The second complete cp genome of V. nakaiana determined in this study (GenBank accession: MT422349) has 152,319 bp in length (GC ratio is 37.9%) and composed of four subregions: 83,195 bp of large single-copy (LSC; 54.62%), 17,702 bp of small single-copy (11.62%) regions, and 25,711 bp of a pair of IRs (33.76%) (Fig. 1). The genome includes 115 genes comprising 80 protein-coding genes, four rRNA genes, and 31 tRNA genes.
By comparing with the first cp genome of V. nakaiana (Choi et al., 2016), 11 different sequences, including four indels, are identified. All of them are found in the LSC region: seven of them (trnH-GUG–psbA, trnK-UUU, rps16–trnQ-UUG, trnC-GCA– petN, psbZ–trnG-GCC, ycf3–trnS-GGA, ycf4–cemA, and psbB–psbT) are in the intergenic spacers, two are in the coding regions (rpoC2 and rpl22), one is in tRNA (trnK-UUU), and one is in the intron of atpF. In the two protein-coding genes, a change (T/G) in the 3,861st nucleotide of rpoC2 located at the third codon position is a synonymous substitution. Another change (T/C) in the 61st nucleotide of rpl22 located at the first codon position is a nonsynonymous substitution that results in a change from cysteine to arginine.
The maximum-likelihood tree shows that two cp genomes from V. nakaiana form a clade, and this clade is a sister to V. persica which is another cp genome from Veronica (Fig. 2). Veronicastrum sibricum, a representative of Veronicastrum, is a sister to a monophyletic Veronica clade.
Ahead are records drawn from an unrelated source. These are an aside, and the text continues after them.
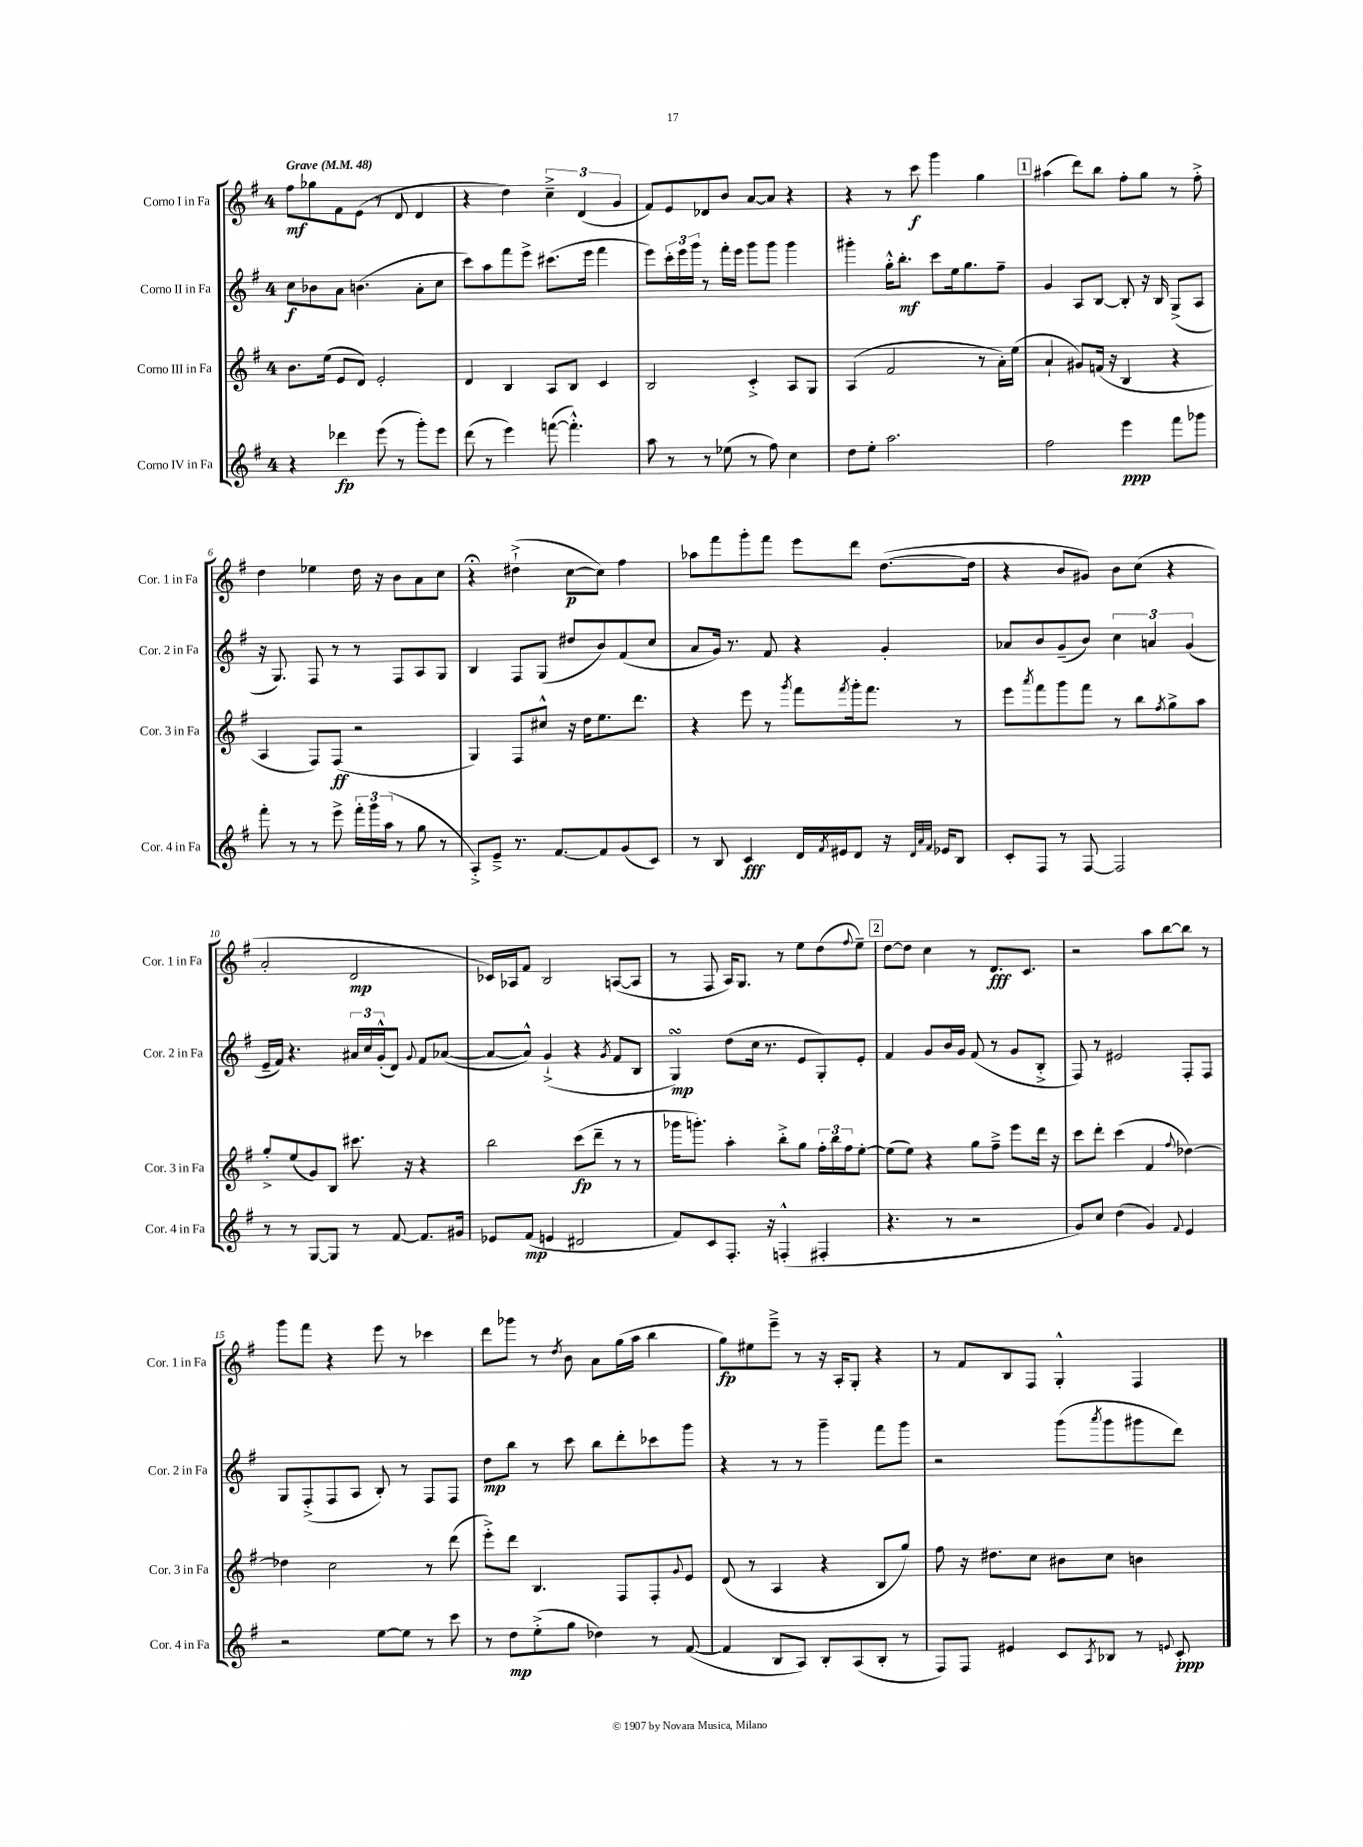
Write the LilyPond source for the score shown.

<<
\new StaffGroup <<
\new Staff = "s0" \with { instrumentName = "Corno I in Fa" shortInstrumentName = "Cor. 1 in Fa" } {
    \clef treble \key g \major \once \override Staff.TimeSignature.style = #'single-digit \time 4/4 \tempo "Grave" 4 = 48
    fis''8\mf ges''8 fis'8 e'8( r8 d'8 d'4 |
    r4 d''4) \tuplet 3/2 { c''4---> d'4( g'4 } |
    fis'8) e'8 des'8 b'8 a'8~ a'8 r4 |
    r4 r8 c'''8\f g'''4 g''4 |
    \mark \markup { \box "1" } ais''4( d'''8) b''8 fis''8-. g''8 r8 fis''8-.-> |
    d''4 ees''4 d''16 r16 b'8 a'8 c''8 |
    r4\fermata dis''4-!->( c''8~\p c''8) fis''4 |
    aes''8 fis'''8 g'''8-. fis'''8 e'''8 d'''8 d''8.~( d''16 |
    r4 b'8 gis'8) b'8 c''8( r4 |
    a'2-. d'2\mp |
    ces'16) aes16 fis'8 b2 a8~( a8 |
    r8 fis8 a16) g8. r8 e''8 d''8( \appoggiatura { fis''8 } e''8--) |
    \mark \markup { \box "2" } d''8~ d''8 c''4 r8 d'8.\fff c'8. |
    r2 a''8 b''8~ b''8 r8 |
    g'''8 fis'''8 r4 e'''8 r8 ces'''4 |
    d'''8 ges'''8 r8 \acciaccatura { d''8 } b'8 a'8 g''16( a''16 b''4 |
    g''8\fp) eis''8 e'''8---> r8 r16 a16-. g8-. r4 |
    r8 fis'8 b8 fis8 g4-.-^ fis4 \bar "|." |
}
\new Staff = "s1" \with { instrumentName = "Corno II in Fa" shortInstrumentName = "Cor. 2 in Fa" } {
    \clef treble \key g \major \once \override Staff.TimeSignature.style = #'single-digit \time 4/4
    c''8\f bes'8 a'8 b'4.( a'8-. c''8 |
    c'''8) a''8 fis'''8 e'''8-> cis'''8.( e'''16 fis'''4 |
    e'''8) \tuplet 3/2 { c'''16-. e'''16 g'''16 } r8 fis'''16-. e'''16 g'''8 g'''8 g'''4 |
    gis'''4-. g''16-.-^ b''8.-.\mf c'''8 e''16 g''8. fis''8-- |
    \mark \markup { \box "1" } g'4 a8 b8~ b8-. r16 b16 g8->( a8 |
    r16 g8.) fis8 r8 r8 fis8 a8 g8 |
    b4 fis8 g8( dis''8 b'8) fis'8( c''8 |
    a'8 g'16) r8. fis'8 r4 g'4-. |
    aes'8 b'8 g'8--( b'8) \tuplet 3/2 { c''4 a'4 g'4( } |
    e'16-- fis'16) r4. \tuplet 3/2 { ais'16 c''16 g'16-.-^( } d'8) \appoggiatura { g'8 } fis'8 aes'8~( |
    aes'8~ aes'8-^) g'4-!->( r4 \acciaccatura { g'8 } fis'8 b8 |
    g4\turn\mp) d''8( c''16 r8. e'8 g8-.) e'8-. |
    \mark \markup { \box "2" } fis'4 g'8 b'16 g'16 fis'8( r8 g'8 b8-.-> |
    fis8) r8 eis'2 fis8-. fis8 |
    g8 fis8-.->( fis8 a8 b8-.) r8 fis8 fis8 |
    d''8\mp b''8 r8 c'''8 b''8 d'''8-. ces'''8 g'''8 |
    r4 r8 r8 g'''4-- fis'''8 g'''8 |
    r2 g'''8( \acciaccatura { a'''8 } g'''8 gis'''8 d'''8) \bar "|." |
}
\new Staff = "s2" \with { instrumentName = "Corno III in Fa" shortInstrumentName = "Cor. 3 in Fa" } {
    \clef treble \key g \major \once \override Staff.TimeSignature.style = #'single-digit \time 4/4
    b'8. e''16( e'8 d'8) e'2-. |
    d'4 b4 a8 b8 c'4 |
    b2 c'4-.-> a8 g8 |
    a4( fis'2 r8 a'16-.) e''16( |
    \mark \markup { \box "1" } a'4-! gis'8) f'16( r16 b4 r4 |
    a4 fis8) fis8\ff( r2 |
    g4) fis8 cis''8-^ r16 d''16 e''8. d'''8. |
    r4 e'''8 r8 \acciaccatura { g'''8 } fis'''8 \acciaccatura { fis'''8 } g'''16-. fis'''8. r8 |
    e'''8 \acciaccatura { a'''8 } fis'''8 g'''8 fis'''8 r8 b''8 \acciaccatura { fis''8 } g''8-> a''8 |
    g''8-.-> e''8( g'8) b8 cis'''8. r16 r4 |
    b''2 c'''8\fp( d'''8-- r8 r8 |
    ges'''16 g'''8.-.) a''4-. b''8-.-> g''8 \tuplet 3/2 { fis''16-. b''16 fis''16 } e''8~-. |
    \mark \markup { \box "2" } e''8( e''8) r4 g''8 fis''8---> e'''8 d'''16 r16 |
    c'''8 d'''8-. c'''4( fis'4 \appoggiatura { fis''8 } des''4~) |
    des''4 c''2 r8 d'''8( |
    e'''8-.->) d'''8 b4. fis8 fis8-. \appoggiatura { g'8 } e'8 |
    d'8( r8 a4 r4 b8 g''8) |
    fis''8 r16 dis''8. c''8 bis'8 c''8 b'4 \bar "|." |
}
\new Staff = "s3" \with { instrumentName = "Corno IV in Fa" shortInstrumentName = "Cor. 4 in Fa" } {
    \clef treble \key g \major \once \override Staff.TimeSignature.style = #'single-digit \time 4/4
    r4 des'''4\fp e'''8( r8 g'''8-.) e'''8 |
    d'''8( r8 e'''4) f'''8~( f'''4.-.-^) |
    a''8 r8 r8 ees''8( r8 fis''8) c''4 |
    d''8 e''8-. a''2. |
    \mark \markup { \box "1" } fis''2 e'''4\ppp fis'''8 ges'''8 |
    fis'''8-. r8 r8 e'''8-> \tuplet 3/2 { fis'''16-. g'''16 a''16( } r8 g''8 r8 |
    a8-.->) e'8---> r8. fis'8.~ fis'8 g'8( c'8) |
    r8 b8 c'4\fff d'16 \acciaccatura { fis'8 } eis'16 d'8 r16 \grace { d'32 a'32 fis'32 } ees'16 b8 |
    c'8-. fis8 r8 fis8~ fis2 |
    r8 r8 g8~ g8 r8 fis'8~ fis'8. gis'16 |
    ees'8 fis'8\mp( e'4 dis'2 |
    fis'8) c'8 fis8.-. r16 f4-.-^( fis4-. |
    \mark \markup { \box "2" } r4. r8 r2 |
    g'8) c''8 d''4( g'4) \appoggiatura { fis'8 } e'4 |
    r2 e''8~ e''8 r8 c'''8 |
    r8 d''8\mp e''8-.->( g''8 des''4) r8 fis'8~( |
    fis'4 b8 a8) b8-. a8( b8-. r8 |
    fis8) fis8 eis'4 c'8 \acciaccatura { a8 } bes8 r8 \appoggiatura { e'8 } c'8-.\ppp \bar "|." |
}
>>
>>
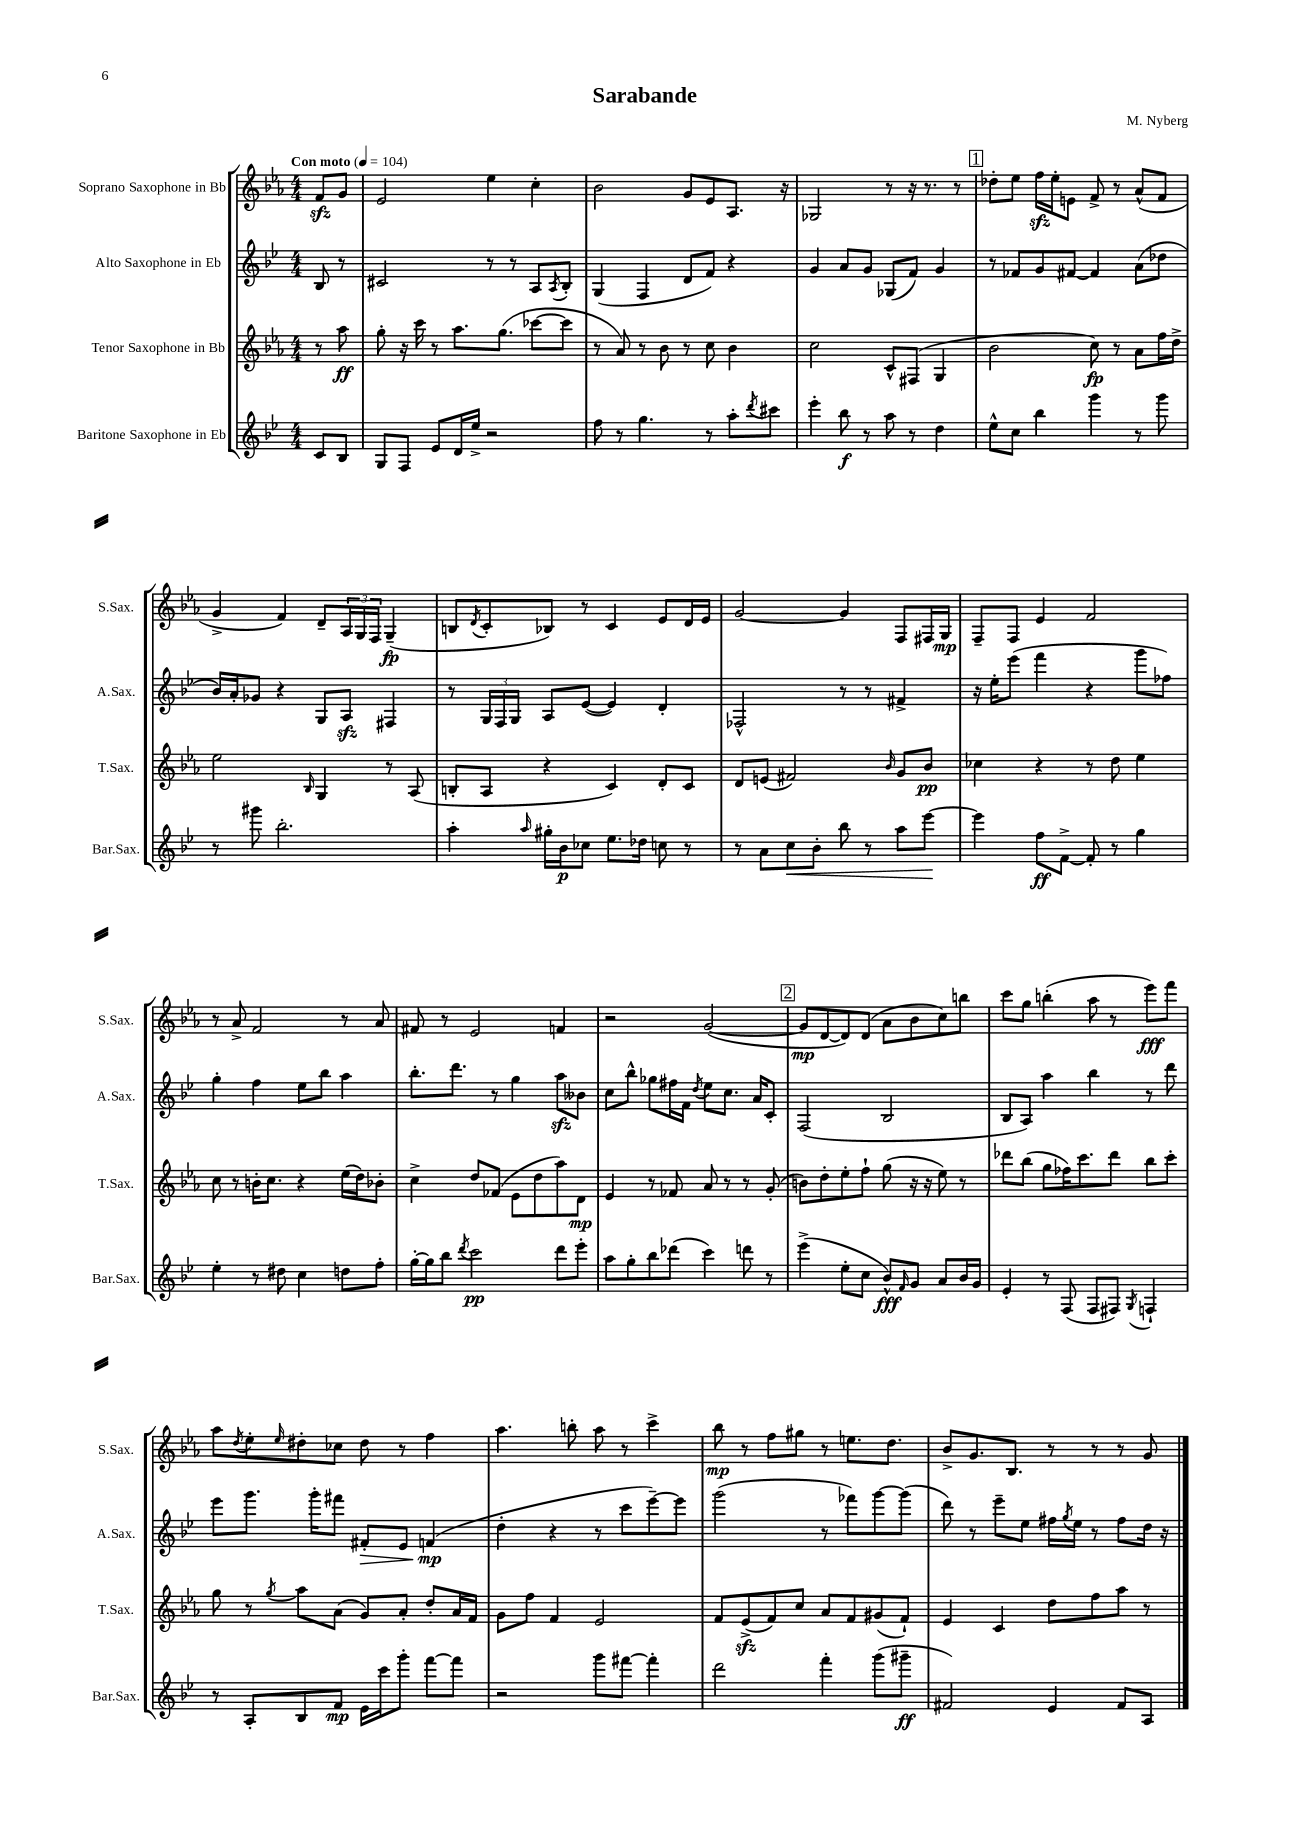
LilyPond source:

\header { title = "Sarabande" composer = "M. Nyberg" }
<<
\new StaffGroup <<
\new Staff = "s0" \with { instrumentName = "Soprano Saxophone in Bb" shortInstrumentName = "S.Sax." } {
    \clef treble \key ees \major \numericTimeSignature \time 4/4 \partial 4 \tempo "Con moto" 4 = 104
    f'8\sfz g'8 |
    ees'2 ees''4 c''4-. |
    bes'2 g'8 ees'8 aes8. r16 |
    ges2 r8 r16 r8. r8 |
    \mark \markup { \box "1" } des''8-. ees''8 f''16\sfz ees''16-. e'8 f'8-> r8 aes'8-^( f'8 |
    g'4-> f'4) d'8-- \tuplet 3/2 { aes16 g16 f16 } g4--\fp( |
    b8 \acciaccatura { d'8 } c'8-. bes8) r8 c'4 ees'8 d'16 ees'16 |
    g'2~ g'4 f8 fis16 g16\mp |
    f8-- f8 ees'4 f'2 |
    r8 aes'8-> f'2 r8 aes'8 |
    fis'8 r8 ees'2 f'4 |
    r2 g'2~( |
    \mark \markup { \box "2" } g'8\mp d'8~ d'8) d'8( aes'8 bes'8 c''8) b''8 |
    c'''8 g''8 b''4-.( aes''8 r8 ees'''8\fff) f'''8 |
    aes''8 \acciaccatura { d''8 } ees''8-. \grace { ees''16 } dis''8-. ces''8 dis''8 r8 f''4 |
    aes''4. b''8-. aes''8 r8 c'''4-> |
    bes''8\mp r8 f''8 gis''8 r8 e''8. d''8. |
    bes'8-> g'8. bes8. r8 r8 r8 g'8 \bar "|." |
}
\new Staff = "s1" \with { instrumentName = "Alto Saxophone in Eb" shortInstrumentName = "A.Sax." } {
    \clef treble \key bes \major \numericTimeSignature \time 4/4 \partial 4
    bes8 r8 |
    cis'2 r8 r8 a8 \acciaccatura { a8 } bes8-. |
    g4( f4 d'8 f'8) r4 |
    g'4 a'8 g'8 ges8( f'8) g'4 |
    \mark \markup { \box "1" } r8 fes'8 g'8 fis'8~ fis'4 a'8( des''8 |
    bes'16) a'16-. ges'8 r4 g8 a8\sfz fis4 |
    r8 \tuplet 3/2 { g16 f16 g16 } a8 ees'8~( ees'4) d'4-. |
    fes2-^ r8 r8 fis'4-> |
    r16 ees''16-. ees'''8( f'''4 r4 g'''8 fes''8) |
    g''4-. f''4 ees''8 bes''8 a''4 |
    bes''8.-. d'''8. r8 g''4 a''8\sfz beses'8 |
    c''8 bes''8-^ ges''8 fis''16 f'16 \acciaccatura { d''8 } ees''8 c''8. a'16 c'8-. |
    \mark \markup { \box "2" } f2( bes2 |
    bes8 a8) a''4 bes''4 r8 d'''8 |
    ees'''8 g'''8. g'''16-. fis'''8 fis'8-.\> ees'8 f'4\mp\!( |
    d''4-. r4 r8 c'''8 ees'''8~--) ees'''8 |
    g'''2( r8 fes'''8) g'''8~ g'''8( |
    d'''8) r8 ees'''8-- ees''8 fis''16 \acciaccatura { g''8 } ees''16 r8 fis''8 d''16 r16 \bar "|." |
}
\new Staff = "s2" \with { instrumentName = "Tenor Saxophone in Bb" shortInstrumentName = "T.Sax." } {
    \clef treble \key ees \major \numericTimeSignature \time 4/4 \partial 4
    r8 aes''8\ff |
    g''8-. r16 c'''16 r8 aes''8. g''8.( ces'''8~ ces'''8 |
    r8 aes'8) r8 bes'8 r8 c''8 bes'4 |
    c''2 c'8-^ fis8( g4 |
    \mark \markup { \box "1" } bes'2 c''8\fp) r8 aes'8 f''16 d''16-> |
    ees''2 \grace { bes16 } g4 r8 aes8( |
    b8-. aes8 r4 c'4) d'8-. c'8 |
    d'8 e'8( fis'2) \grace { bes'16 } g'8 bes'8\pp |
    ces''4 r4 r8 d''8 ees''4 |
    c''8 r8 b'16-. c''8. r4 ees''16( d''16) bes'8-. |
    c''4-> d''8 fes'8( ees'8 d''8 aes''8) d'8\mp |
    ees'4 r8 fes'8 aes'8 r8 r8 g'8-.( |
    \mark \markup { \box "2" } b'8) d''8-. ees''8-. f''8-! g''8( r16 r16 ees''8) r8 |
    des'''8 bes''8( g''8 fes''16) c'''8. des'''8 bes''8 c'''8-. |
    g''8 r8 \acciaccatura { g''8 } aes''8 aes'8( g'8) aes'8-. d''8-. aes'16 f'16 |
    g'8 f''8 f'4 ees'2 |
    f'8 ees'8->\sfz( f'8) c''8 aes'8 f'8 gis'8( f'8-!) |
    ees'4 c'4 d''8 f''8 aes''8 r8 \bar "|." |
}
\new Staff = "s3" \with { instrumentName = "Baritone Saxophone in Eb" shortInstrumentName = "Bar.Sax." } {
    \clef treble \key bes \major \numericTimeSignature \time 4/4 \partial 4
    c'8 bes8 |
    g8 f8 ees'8 d'16 ees''16-> r2 |
    f''8 r8 g''4. r8 a''8-. \acciaccatura { d'''8 } cis'''8 |
    ees'''4-. bes''8\f r8 a''8 r8 d''4 |
    \mark \markup { \box "1" } ees''8-^ c''8 bes''4 g'''4 r8 g'''8 |
    r8 gis'''8 bes''2.-. |
    a''4-. \grace { a''16 } gis''16-. bes'16\p ces''8 ees''8. des''16 c''8 r8 |
    r8 a'8 c''8\< bes'8-. bes''8 r8 a''8 ees'''8~\! |
    ees'''4 f''8\ff f'8~-> f'8-. r8 g''4 |
    ees''4-. r8 dis''8 c''4 d''8 f''8-. |
    g''16~-. g''16 bes''8 \acciaccatura { d'''8 } c'''2\pp d'''8 ees'''8-. |
    a''8 g''8-. bes''8 des'''8( c'''4) d'''8 r8 |
    \mark \markup { \box "2" } ees'''4->( ees''8-. c''8 bes'8-^\fff) \grace { f'16 } g'8 a'8 bes'16 g'16 |
    ees'4-. r8 f8( f8 fis8) \acciaccatura { g8 } f4-! |
    r8 a8-. bes8 f'8\mp ees'16 c'''16 g'''8-. f'''8~ f'''8 |
    r2 g'''8 fis'''8~ fis'''4-. |
    d'''2 f'''4-. g'''8( gis'''8--\ff |
    fis'2) ees'4 fis'8 a8 \bar "|." |
}
>>
>>
\layout { \context { \Score \remove "Bar_number_engraver" } }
Haplotype diversity of several endemic plants on Ulleungdo Island have been studied based on a small number of DNA regions. Variable haplotypes in cpDNA regions were recognized in Campanula takesimana Nakai (rps16-trnK, trnQ-rps16, psbD-trnT, and psbM-trnD) (Cheong et al., 2020) and Rubus takesimensis Nakai (trnL-trnF) (Lee et al., 2017). In contrast, no haplotype variations were reported in the selected cp DNA regions for Lonicera insularis Nakai (trnL-trnF, trnS-trnG, psbM-trnD, and matK) (Jeong et al., 2014) and Fagus multinervis Nakai (trnH-psbA) (Oh, 2015).
Analysis of sequence variation between two cp genomes in V. nakaiana in this study is a useful resource to understand the evolution and diversification of this species. This study will also contribute to the conservation and propagation studies in V. nakaiana, which is a rare endemic species in Korea.